This is the first in a series of posts I’ll write while in Ireland, which I’ve titled as ‘Miriam In Ireland, 2017’. Not an original series title, but at least you know what you’re in for. I’m not actually in Ireland yet, but the preparation stage is an important one in any holiday, so I thought I’d talk a bit about how that’s going and some of the things I’m looking forward to about the trip, as well as some of the things I’m afraid of.
My suitcase is almost packed now. I hate packing. Even with detailed lists to tick off, I still find it overwhelmingly stressful. I know there’s something I’ll forget — in Cornwall, it was some vital medication, which would be even more problematic in Ireland where I won’t be able to go to the nearest pharmacy and get hold of some emergency supplies. Then there’s the stress of whether or not everything will fit, and whether it’ll be too heavy.

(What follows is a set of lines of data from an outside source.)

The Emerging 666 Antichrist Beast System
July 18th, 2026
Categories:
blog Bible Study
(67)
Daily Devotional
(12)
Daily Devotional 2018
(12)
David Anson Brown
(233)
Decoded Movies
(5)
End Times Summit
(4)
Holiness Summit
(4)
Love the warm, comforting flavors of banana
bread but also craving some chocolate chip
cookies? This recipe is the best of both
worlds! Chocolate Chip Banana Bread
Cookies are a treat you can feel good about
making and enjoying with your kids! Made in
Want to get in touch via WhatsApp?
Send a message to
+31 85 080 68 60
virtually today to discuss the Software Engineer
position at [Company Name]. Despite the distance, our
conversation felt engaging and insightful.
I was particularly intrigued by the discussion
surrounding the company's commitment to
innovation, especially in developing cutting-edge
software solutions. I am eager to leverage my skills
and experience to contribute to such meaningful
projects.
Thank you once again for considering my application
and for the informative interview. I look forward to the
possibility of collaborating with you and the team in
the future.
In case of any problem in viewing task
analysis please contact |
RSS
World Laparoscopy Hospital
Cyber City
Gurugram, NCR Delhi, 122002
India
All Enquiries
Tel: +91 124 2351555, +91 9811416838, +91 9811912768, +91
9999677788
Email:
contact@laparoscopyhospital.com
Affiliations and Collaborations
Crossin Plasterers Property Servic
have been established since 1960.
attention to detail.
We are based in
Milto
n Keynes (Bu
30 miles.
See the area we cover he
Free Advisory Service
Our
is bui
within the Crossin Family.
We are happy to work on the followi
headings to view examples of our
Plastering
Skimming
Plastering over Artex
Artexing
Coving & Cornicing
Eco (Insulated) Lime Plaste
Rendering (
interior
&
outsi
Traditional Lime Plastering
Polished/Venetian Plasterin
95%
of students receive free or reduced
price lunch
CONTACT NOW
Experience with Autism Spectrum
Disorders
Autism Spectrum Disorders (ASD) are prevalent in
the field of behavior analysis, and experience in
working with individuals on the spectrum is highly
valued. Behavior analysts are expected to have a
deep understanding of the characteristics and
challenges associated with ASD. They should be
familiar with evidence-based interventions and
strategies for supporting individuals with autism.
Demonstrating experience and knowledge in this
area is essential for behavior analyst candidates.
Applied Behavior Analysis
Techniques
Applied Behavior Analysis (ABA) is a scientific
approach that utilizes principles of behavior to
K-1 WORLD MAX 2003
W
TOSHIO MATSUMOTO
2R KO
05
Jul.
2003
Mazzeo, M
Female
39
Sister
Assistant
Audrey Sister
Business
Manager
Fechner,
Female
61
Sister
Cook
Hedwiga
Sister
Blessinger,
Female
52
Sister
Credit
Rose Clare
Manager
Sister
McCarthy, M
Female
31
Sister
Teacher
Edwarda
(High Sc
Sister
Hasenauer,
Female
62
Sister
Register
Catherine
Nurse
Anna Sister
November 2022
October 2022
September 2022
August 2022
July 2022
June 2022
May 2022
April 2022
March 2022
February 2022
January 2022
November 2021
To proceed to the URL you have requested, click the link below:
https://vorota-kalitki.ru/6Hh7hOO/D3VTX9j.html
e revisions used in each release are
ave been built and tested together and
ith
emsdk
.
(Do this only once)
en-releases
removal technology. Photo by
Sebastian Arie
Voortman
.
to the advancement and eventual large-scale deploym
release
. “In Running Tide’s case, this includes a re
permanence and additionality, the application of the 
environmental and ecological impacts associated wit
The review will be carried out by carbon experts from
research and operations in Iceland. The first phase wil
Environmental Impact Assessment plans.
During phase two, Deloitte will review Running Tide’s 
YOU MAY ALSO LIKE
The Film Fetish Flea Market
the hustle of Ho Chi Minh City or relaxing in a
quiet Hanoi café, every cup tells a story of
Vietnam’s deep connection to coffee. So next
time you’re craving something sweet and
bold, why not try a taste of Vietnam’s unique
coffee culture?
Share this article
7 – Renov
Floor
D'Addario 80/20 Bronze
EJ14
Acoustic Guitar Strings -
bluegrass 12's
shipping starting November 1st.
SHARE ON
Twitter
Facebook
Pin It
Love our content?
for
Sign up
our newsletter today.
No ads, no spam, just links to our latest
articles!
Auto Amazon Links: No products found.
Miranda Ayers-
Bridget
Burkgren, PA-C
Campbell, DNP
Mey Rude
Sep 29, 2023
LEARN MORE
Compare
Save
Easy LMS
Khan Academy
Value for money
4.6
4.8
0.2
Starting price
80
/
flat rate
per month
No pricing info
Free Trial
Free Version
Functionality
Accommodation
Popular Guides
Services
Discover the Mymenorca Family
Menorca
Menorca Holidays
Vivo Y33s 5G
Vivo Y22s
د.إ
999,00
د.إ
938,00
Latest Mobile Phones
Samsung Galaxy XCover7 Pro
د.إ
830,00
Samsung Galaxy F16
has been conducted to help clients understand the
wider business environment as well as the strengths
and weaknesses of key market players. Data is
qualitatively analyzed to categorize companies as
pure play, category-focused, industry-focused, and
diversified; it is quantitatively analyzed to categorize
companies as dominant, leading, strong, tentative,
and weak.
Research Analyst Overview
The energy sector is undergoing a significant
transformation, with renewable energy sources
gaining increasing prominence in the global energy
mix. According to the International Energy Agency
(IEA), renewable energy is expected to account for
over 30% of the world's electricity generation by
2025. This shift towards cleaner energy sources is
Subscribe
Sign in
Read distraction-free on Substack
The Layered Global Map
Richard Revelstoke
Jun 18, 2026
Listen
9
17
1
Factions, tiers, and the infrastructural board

It… sort of is. While well within British Airways luggage limits (only 17kg of 23kg), I still can’t lift my case, mainly because my right shoulder has chosen this week to be a piece of crap, so this is more than a little concerning. Travelling alone means I need to be able to lift the case onto buses and carry it up stairs by myself, and I’m not sure how I’m going to do that. I think this is going to be a trip where I rely substantially on the goodwill of strangers.
It’s not my first trip to Ireland, so I’ve learned from past mistakes: I know to pack for good weather (as it was in 2013) as well as awful weather (as in 2016), and to have a rucksack and raincoat that are actually waterproof. I’m not planning to do any three-hour walks in driving rain this time, but it’s good to be prepared.
To lighten my suitcase as much as possible, I’m not taking any paper books, just my Kindle. So I need to make sure I’ve got all my e-ARCs downloaded before I go, as well as a few other books. Hopefully, it’ll be a productive couple of weeks for reviews.
It’s hard to pack light as a coeliac, of course: in my suitcase I have various tupperware pots containing cereal and lentil pasta, as well as a pack of pitta breads and scotch pancakes. There’ll be more food in my rucksack. It’s not that I think Dublin doesn’t have any coeliacs; more that I’m not sure of my ability to get to a large supermarket under my own steam, without a car, and so I need to make sure I have enough to keep me going until I can track down adequate food.
There are still things to pack. Items of clothing that aren’t fully dry. Medication and technology I’ll be using tonight and tomorrow so can’t pack until I’m finished. Support bandages I need for dance tomorrow night. And I haven’t got my euros yet, because when I went to the Post Office yesterday they’d sold out, something I didn’t know was actually possible.
But it’s mostly done. I’m almost on my way.
I’m excited, because I’ve never been to Dublin before. Having read so much about it, both in terms of the modern-day city and its history, it’ll be exciting to see it in person. I’m planning to visit several museums, which will hopefully give me the chance to see items I’ve heard about in lectures.
I’m scared, because I’ve never been to Dublin before. I have no sense of direction and as far as I can remember, it’s going to be my first time visiting a totally unknown city by myself. I’ve always been with friends or family in the past, and my mapreading skills leave much to be desired. Fortunately, my phone data now works in the EU, so I’ll be able to use Google maps, but I still foresee spending quite a bit of my time panicky and lost.
I’m excited, because I’m going on a course where I’ll get a flying headstart on learning modern Irish, which will hopefully motivate me to continue in my own time. I’ve tried to learn modern Irish in the past and failed to stick with it, but hopefully a week’s intensive course will get me past the boring beginner stages and into learning it properly. The course also involves ‘cultural’ aspects, and I’m psyched to finally get a proper lesson on the tin whistle, because I’m self taught and really not that great at it.
I’m scared, because I have no idea what the course will be like or what the other people will be like. Will I be the youngest there? Will others have tons of Irish experience? Will it be hard on my hands, which have been hurting a lot recently; will I actually be able to participate? Will the accommodation be nice? Will I be able to get hold of enough gluten-free food to keep me going for a week?
I’m excited, because I’m seeing multiple parts of the country in one trip, including a visit to Bru na Boinne to see Newgrange and Knowth. I’m going to places that I want to see, at my own speed and under my own steam.
I’m scared, because this means taking multiple cross-country buses, and I don’t handle travelling well — especially alone and with a heavy suitcase. Not to mention the fact a lot of these buses are the two-a-day, miss-it-and-you’re-screwed type; my anxiety goes through the roof with that kind of thing. Plus, I’m worried that pain or anxiety will prevent me from enjoying the things that I’m so looking forward to.
I’m excited, because travelling alone is supposed to be a great way to ‘find yourself’, or at least to find ideas, which I’m short of these days.
I’m scared, because travelling alone means relying on my body and brain, neither of which work brilliantly well and which might leave me in the lurch at any moment.
I’m excited. I’m scared. And I really, really hate packing.